La vidéo publiée par le Kyiv Independent montre la nature artisanale de ces opérations. Les premières secondes sont filmées du point de vue des partisans eux-mêmes, qui enregistrent leur vision des liquides inflammables qu’ils versent à l’intérieur des trains qu’ils ciblent. Après cela, nous voyons les résultats : train après train en flammes. De l’essence est allumée. Des cocktails Molotov sont lancés. Chaque train semble non gardé et vulnérable, ce qui constitue une lacune massive dans la sécurité d’un pays qui dépend si lourdement du rail pour se maintenir en fonctionnement. Il semble presque trop facile. Mais beaucoup plus probable est que le HUR et la Légion Liberté de Russie ont passé des semaines, peut-être même des mois, à sélectionner des trains spécifiques qu’ils savaient pouvoir être accessibles et qui étaient susceptibles d’être utilisés par la Russie pour transporter des armes et des munitions vers l’Ukraine. La vidéo alterne entre les sabotages si rapidement qu’il est difficile d’obtenir une idée précise du nombre de trains que la Légion Liberté de Russie a frappés pendant la nuit. Heureusement, nous n’avons pas besoin de nous fier uniquement aux images pour en savoir plus.

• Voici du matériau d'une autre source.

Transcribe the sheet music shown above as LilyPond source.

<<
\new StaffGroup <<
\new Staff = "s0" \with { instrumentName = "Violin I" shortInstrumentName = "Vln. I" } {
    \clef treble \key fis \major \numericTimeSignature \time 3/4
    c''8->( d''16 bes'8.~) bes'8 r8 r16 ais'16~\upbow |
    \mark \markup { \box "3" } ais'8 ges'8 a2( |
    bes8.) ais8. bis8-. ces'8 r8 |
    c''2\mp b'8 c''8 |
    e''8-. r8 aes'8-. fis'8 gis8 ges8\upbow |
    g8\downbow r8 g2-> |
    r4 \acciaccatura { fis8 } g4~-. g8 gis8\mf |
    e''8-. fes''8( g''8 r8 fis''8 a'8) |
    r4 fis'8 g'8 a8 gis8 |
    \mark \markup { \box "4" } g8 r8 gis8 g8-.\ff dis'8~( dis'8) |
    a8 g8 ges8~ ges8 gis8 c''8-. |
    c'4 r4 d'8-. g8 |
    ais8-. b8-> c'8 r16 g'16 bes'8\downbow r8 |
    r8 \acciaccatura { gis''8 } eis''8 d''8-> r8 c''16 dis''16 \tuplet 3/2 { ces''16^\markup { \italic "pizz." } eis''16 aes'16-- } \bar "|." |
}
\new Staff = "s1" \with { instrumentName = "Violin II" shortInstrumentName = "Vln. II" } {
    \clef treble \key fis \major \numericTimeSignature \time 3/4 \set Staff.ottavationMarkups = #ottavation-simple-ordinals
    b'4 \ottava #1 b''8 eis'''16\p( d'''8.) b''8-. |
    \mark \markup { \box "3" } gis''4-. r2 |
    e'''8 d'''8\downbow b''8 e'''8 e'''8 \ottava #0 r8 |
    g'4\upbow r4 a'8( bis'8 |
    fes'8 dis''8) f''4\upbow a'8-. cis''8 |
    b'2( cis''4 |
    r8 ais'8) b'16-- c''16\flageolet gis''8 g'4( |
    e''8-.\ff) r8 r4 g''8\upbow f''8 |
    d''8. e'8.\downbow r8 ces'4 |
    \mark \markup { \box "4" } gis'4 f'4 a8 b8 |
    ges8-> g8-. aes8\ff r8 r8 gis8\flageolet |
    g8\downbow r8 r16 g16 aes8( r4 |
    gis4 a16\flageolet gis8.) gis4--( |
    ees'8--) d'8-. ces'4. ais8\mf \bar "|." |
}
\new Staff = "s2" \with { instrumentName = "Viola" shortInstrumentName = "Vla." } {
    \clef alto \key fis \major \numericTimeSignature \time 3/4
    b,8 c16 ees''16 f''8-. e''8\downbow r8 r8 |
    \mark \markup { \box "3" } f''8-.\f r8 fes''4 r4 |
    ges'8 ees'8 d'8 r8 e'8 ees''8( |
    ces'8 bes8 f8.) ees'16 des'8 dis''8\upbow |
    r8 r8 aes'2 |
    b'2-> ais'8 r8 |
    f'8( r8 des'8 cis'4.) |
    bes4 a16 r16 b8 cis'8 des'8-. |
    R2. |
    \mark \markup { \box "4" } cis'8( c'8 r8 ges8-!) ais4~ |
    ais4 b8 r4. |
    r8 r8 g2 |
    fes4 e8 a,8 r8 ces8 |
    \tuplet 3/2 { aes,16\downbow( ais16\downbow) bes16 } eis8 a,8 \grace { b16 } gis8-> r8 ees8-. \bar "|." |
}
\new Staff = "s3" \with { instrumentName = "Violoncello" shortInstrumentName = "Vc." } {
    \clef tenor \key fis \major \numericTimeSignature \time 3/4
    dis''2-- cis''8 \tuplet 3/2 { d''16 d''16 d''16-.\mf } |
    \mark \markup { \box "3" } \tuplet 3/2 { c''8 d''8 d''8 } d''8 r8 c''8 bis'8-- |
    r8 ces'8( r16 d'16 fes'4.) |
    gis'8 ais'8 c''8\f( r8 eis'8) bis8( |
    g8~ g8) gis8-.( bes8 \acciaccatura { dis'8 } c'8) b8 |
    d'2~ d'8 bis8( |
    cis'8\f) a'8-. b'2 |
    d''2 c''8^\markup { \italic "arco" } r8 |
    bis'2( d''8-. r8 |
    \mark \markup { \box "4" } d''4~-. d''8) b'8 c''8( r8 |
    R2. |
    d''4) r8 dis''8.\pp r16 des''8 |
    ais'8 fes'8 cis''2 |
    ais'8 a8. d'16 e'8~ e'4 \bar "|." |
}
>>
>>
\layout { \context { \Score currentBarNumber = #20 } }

La dispersion géographique des opérations révèle également une planification sophistiquée et une structure organisationnelle décentralisée. Frapper simultanément à travers de multiples régions russes nécessite des cellules opérationnelles locales capables d’agir de manière autonome tout en se coordonnant sur le calendrier et les objectifs généraux. Cette structure cellulaire rend le mouvement beaucoup plus résilient face aux efforts de contre-espionnage russes. Si une cellule est compromise et ses membres arrêtés, les autres cellules continuent d’opérer car elles fonctionnent de manière compartimentée avec un minimum de connaissances sur les autres unités. Cette approche organisationnelle s’inspire des meilleures pratiques de la guerre de guérilla et des mouvements de résistance historiques, notamment la résistance française pendant la Seconde Guerre mondiale et les mouvements partisans dans les Balkans. La Légion Liberté de Russie et Atesh démontrent qu’ils ont appris ces leçons et les appliquent avec succès dans le contexte russe contemporain, transformant la profondeur stratégique que la Russie considérait comme un avantage en une vulnérabilité exploitable.